Referring to the International Monetary Fund (IMF), Dar told the Pakistani parliament in front of numerous foreign ambassadors: “Nobody has any right to tell Pakistan what range of missiles it can have and what nuclear weapons it can have. We have to have our own deterrence”.
Experts say that Dar’s remarks may stem from coalition partner Pakistan People’s Party (PPP)’s MP Raza Rabbani questioning the government that the people of Pakistan have a right to know if the country’s nuclear assets are under pressure. Rabbani also alleged that the Senate (Pakistani parliament) had “neither before nor today been taken into confidence on what are the conditionalities of the IMF”, and asked the Nawaz Sharif government whether the delay by the IMF was due to pressure on the country’s nuclear programme or its strategic relationship with China.

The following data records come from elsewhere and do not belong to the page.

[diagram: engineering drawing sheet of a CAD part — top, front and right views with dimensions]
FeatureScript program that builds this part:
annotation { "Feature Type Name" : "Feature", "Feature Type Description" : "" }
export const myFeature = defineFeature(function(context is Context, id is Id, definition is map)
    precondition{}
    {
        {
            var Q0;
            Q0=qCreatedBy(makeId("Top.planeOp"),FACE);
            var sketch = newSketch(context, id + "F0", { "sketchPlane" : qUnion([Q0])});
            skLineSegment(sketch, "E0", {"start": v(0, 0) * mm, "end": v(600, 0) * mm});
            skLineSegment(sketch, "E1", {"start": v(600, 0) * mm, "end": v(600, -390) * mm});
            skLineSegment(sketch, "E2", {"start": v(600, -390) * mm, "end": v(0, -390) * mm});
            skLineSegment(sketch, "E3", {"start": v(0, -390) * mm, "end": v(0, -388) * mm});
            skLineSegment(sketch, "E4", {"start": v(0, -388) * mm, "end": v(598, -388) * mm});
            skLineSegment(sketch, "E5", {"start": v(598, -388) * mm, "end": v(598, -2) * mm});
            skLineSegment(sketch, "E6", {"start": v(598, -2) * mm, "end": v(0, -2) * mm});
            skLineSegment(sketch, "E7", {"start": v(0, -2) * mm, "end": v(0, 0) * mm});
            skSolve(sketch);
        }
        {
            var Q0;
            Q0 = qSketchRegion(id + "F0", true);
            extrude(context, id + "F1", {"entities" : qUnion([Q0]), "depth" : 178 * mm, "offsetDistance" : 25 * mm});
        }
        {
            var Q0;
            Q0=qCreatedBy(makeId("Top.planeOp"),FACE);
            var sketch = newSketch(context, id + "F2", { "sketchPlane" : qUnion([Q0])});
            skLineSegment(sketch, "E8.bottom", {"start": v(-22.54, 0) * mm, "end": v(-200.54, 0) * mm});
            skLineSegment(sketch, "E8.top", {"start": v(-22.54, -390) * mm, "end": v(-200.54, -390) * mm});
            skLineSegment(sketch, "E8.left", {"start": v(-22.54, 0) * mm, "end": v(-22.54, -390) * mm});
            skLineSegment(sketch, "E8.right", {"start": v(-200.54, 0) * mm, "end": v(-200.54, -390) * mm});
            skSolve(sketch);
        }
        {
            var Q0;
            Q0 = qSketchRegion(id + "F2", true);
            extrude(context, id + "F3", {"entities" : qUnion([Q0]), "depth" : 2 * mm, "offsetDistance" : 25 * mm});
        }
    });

In fact, Rabbani’s posturing in the parliament forced Sharif to respond through a tweet on Thursday night. Sharif tweeted: “The misleading speculations about Pakistan’s nuclear and missile programme are unfortunate. The stringent, fool-proof & multi-layered security safeguards, duly testified by IAEA, are in place. Our nuclear program represents the unwavering consensus of the nation & is for deterrence”.
The Prime Minister’s Office said that there would be “no compromise” on the country’s nuclear and missile programme and they are “jealously guarded by the state”. He added that in the wake of recent statements, press releases, and various assertions about Pakistan’s nuclear and missile programme, wherein even a traditional routine visit of DG IAEA Rafael Mariano Grossi for peaceful nuclear programme was portrayed in a negative light.
To the rest of the world, the statements by the two top politicians of the ruling party seem unjustifiable considering that all top Pakistani leaders have traversed the world asking for loans and bailout funds. To the world, expenditure on nuclear weapons and long-range missiles does not seem justified when the country faces historic inflation and food shortages."